Aufgabenstellung
Ermitteln Sie im Material alle Zeilen, in denen die Zeichenfolge „text“ vorkommt, und geben Sie jede dieser Zeilen vollständig wieder. Groß- und Kleinschreibung ist dabei zu beachten.
#### Bereitgestelltes Material ####
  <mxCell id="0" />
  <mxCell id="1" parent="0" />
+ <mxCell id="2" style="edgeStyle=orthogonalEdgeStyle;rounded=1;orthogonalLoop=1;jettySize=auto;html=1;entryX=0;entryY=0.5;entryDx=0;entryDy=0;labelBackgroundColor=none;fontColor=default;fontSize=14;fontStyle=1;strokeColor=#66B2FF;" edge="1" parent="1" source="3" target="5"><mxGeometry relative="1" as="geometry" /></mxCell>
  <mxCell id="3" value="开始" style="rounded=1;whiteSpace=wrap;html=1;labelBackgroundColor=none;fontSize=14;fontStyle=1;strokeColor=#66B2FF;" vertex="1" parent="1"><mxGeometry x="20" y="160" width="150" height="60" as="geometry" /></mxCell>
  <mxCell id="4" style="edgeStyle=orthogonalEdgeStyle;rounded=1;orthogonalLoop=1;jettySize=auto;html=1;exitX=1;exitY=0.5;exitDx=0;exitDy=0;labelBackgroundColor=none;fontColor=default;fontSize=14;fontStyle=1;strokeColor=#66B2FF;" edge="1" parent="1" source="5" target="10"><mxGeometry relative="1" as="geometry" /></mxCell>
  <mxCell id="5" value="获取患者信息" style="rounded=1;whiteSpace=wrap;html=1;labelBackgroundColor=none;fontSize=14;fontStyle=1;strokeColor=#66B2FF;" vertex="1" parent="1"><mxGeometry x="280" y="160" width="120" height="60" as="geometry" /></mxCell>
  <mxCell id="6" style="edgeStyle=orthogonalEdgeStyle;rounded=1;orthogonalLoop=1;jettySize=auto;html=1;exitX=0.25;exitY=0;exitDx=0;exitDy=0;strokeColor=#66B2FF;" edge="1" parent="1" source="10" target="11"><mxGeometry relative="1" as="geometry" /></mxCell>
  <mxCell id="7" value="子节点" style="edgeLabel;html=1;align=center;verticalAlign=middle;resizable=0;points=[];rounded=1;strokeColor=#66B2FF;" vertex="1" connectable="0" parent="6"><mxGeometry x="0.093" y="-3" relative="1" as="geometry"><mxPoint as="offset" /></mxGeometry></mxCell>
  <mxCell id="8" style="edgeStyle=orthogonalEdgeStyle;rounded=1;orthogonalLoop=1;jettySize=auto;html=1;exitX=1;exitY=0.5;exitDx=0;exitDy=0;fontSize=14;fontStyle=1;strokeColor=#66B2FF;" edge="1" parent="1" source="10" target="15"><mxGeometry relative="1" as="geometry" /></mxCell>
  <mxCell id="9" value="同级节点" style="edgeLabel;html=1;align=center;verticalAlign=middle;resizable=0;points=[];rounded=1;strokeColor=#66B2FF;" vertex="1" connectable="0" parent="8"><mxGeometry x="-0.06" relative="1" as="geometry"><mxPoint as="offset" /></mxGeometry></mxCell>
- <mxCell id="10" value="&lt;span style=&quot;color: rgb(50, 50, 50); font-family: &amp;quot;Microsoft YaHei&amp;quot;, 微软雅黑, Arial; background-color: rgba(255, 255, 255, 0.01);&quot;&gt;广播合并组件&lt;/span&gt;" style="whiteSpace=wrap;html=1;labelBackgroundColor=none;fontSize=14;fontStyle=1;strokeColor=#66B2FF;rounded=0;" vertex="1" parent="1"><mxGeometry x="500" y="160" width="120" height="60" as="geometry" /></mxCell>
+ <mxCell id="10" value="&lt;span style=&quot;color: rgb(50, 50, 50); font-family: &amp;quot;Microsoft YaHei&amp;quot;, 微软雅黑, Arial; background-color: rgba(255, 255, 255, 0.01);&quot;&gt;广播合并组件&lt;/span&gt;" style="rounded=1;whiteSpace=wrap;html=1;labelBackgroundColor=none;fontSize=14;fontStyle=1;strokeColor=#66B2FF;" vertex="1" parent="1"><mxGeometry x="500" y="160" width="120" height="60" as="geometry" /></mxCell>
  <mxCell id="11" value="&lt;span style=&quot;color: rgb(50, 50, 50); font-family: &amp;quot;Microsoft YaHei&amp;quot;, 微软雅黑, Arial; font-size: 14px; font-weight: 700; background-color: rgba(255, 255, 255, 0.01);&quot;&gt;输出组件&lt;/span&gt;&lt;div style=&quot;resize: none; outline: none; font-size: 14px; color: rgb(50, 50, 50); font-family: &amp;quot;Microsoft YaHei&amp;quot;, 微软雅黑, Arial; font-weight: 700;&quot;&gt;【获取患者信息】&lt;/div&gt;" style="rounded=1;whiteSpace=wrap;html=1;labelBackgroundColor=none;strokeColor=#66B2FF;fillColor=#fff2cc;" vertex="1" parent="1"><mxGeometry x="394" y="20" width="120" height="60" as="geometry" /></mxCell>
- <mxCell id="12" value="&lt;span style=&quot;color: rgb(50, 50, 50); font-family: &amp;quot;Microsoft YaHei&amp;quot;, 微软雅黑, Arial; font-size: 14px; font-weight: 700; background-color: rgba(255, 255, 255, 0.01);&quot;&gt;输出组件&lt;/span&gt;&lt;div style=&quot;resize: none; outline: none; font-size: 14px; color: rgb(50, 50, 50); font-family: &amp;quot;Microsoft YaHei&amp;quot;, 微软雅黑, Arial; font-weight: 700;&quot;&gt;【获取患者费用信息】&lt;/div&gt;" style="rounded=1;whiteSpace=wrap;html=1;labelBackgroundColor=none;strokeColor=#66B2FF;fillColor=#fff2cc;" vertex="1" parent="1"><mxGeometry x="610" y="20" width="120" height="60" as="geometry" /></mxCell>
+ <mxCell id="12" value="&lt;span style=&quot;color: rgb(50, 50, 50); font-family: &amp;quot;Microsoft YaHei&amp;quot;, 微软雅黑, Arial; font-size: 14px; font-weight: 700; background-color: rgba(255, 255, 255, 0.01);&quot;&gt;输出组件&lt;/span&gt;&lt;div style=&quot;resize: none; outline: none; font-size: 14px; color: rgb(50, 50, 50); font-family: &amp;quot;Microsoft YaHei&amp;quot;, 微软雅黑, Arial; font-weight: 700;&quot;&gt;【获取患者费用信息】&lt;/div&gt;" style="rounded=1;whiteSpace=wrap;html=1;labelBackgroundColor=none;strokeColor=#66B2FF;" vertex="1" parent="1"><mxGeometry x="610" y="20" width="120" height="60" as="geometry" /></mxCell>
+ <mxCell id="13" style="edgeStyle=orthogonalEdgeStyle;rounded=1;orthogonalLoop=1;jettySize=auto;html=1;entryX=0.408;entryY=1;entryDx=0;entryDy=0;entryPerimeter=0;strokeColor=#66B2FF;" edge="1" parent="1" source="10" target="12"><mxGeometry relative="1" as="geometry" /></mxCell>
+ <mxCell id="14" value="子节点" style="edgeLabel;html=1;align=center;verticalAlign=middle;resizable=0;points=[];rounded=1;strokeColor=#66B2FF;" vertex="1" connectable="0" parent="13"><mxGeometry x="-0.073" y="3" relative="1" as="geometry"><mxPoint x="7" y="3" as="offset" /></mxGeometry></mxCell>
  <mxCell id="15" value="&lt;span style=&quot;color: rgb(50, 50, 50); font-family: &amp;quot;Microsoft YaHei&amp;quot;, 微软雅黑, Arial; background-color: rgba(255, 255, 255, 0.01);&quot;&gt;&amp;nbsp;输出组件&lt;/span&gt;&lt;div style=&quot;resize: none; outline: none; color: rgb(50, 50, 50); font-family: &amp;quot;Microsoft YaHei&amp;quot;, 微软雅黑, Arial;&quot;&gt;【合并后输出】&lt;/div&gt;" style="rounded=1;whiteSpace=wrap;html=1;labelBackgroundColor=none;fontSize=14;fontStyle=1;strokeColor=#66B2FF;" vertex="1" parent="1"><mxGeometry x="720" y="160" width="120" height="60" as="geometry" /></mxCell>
####
#### Bereitgestelltes Material ####
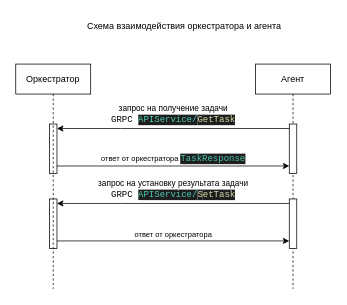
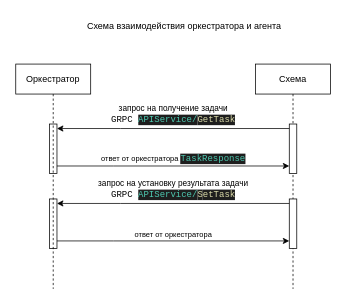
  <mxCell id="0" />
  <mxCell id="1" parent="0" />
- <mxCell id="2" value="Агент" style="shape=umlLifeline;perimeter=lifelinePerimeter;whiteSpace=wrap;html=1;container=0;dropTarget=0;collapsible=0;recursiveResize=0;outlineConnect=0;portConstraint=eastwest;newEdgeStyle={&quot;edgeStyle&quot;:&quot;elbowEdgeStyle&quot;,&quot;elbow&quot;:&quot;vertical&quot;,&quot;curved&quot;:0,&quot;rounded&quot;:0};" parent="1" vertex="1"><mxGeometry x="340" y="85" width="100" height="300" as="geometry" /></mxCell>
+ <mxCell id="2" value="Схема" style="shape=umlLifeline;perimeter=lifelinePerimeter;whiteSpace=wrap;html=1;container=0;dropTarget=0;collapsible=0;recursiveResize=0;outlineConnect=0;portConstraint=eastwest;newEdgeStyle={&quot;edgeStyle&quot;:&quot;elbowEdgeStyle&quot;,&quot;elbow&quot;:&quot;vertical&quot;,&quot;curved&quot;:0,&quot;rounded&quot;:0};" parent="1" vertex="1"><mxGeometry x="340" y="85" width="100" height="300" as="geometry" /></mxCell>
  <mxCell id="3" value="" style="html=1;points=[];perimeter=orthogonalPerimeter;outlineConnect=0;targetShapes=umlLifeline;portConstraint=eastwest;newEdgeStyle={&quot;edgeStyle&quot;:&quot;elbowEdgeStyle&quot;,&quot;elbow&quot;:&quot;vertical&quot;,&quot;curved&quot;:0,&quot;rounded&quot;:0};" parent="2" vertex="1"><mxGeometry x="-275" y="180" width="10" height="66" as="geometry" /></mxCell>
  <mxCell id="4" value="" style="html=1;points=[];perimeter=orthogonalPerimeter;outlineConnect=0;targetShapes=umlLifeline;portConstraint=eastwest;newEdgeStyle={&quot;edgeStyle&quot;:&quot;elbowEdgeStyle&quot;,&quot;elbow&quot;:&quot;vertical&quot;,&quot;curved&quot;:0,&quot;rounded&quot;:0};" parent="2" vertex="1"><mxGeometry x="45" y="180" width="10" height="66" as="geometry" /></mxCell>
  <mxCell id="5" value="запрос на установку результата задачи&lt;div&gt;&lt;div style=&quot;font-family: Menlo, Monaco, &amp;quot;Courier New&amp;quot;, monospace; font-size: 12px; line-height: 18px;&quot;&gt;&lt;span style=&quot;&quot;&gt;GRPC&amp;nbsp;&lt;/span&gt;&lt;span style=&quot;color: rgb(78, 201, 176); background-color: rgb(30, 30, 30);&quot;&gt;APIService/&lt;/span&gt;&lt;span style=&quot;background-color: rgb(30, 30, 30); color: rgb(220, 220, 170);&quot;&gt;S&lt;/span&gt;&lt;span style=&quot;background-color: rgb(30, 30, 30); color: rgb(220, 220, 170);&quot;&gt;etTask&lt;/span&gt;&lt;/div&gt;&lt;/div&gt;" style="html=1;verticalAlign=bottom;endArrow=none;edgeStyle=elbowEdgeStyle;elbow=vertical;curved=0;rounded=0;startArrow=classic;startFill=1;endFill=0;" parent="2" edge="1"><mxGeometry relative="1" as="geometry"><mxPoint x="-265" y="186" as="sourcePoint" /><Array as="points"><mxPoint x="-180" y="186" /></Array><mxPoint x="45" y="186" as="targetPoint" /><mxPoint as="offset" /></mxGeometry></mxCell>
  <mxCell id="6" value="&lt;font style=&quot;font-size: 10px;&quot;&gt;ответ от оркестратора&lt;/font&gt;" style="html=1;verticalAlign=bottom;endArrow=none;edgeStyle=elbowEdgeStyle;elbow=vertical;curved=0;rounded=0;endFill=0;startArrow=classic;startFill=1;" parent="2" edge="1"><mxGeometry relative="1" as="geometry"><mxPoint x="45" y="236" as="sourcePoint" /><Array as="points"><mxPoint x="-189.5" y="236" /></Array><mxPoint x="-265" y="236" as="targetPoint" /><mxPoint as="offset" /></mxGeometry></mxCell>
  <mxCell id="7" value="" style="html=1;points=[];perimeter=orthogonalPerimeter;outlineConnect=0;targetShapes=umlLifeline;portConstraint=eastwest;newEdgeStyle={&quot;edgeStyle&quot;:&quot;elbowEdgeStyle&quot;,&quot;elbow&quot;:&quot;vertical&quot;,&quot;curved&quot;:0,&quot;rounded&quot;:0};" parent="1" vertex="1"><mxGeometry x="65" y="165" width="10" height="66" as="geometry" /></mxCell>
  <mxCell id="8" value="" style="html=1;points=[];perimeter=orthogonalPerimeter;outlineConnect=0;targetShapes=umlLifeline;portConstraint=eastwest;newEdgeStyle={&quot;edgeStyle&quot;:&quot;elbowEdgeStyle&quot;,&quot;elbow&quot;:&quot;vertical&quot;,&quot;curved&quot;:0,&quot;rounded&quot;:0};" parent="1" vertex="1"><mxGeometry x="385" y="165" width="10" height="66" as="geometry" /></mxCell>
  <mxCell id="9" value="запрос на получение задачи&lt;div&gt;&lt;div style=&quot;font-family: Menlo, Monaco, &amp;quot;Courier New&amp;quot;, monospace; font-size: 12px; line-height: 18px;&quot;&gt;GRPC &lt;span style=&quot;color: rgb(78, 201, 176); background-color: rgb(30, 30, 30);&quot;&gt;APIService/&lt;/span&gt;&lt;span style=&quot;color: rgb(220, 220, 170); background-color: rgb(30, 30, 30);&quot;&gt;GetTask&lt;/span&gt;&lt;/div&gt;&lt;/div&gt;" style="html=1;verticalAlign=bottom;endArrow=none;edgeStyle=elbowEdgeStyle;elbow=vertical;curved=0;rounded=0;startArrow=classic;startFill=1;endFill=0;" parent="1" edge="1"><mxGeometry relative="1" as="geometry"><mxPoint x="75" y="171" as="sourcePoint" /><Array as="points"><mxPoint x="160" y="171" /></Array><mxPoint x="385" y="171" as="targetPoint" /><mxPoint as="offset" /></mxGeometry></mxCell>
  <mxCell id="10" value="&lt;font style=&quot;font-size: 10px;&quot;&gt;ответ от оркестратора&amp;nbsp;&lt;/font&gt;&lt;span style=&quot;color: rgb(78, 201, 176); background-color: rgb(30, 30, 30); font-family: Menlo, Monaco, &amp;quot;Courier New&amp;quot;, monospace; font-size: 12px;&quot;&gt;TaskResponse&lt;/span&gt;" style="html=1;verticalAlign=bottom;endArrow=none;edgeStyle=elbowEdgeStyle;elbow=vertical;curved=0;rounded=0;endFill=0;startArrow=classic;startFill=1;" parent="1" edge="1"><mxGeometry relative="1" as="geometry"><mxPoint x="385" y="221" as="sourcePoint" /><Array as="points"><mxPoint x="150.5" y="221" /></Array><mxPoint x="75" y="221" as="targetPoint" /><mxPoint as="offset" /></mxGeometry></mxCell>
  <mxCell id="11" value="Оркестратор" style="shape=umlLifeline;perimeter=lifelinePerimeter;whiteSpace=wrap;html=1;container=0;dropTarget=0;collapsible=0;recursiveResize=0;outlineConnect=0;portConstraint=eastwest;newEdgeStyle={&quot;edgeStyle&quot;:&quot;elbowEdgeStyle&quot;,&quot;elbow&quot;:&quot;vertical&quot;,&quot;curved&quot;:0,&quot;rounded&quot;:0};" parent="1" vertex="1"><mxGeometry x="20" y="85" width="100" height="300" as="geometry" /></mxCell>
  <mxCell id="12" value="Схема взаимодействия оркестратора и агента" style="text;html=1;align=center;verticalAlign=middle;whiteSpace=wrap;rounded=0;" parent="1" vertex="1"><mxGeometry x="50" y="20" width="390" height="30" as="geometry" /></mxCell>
####
Lösung
  <mxCell id="12" value="Схема взаимодействия оркестратора и агента" style="text;html=1;align=center;verticalAlign=middle;whiteSpace=wrap;rounded=0;" parent="1" vertex="1"><mxGeometry x="50" y="20" width="390" height="30" as="geometry" /></mxCell>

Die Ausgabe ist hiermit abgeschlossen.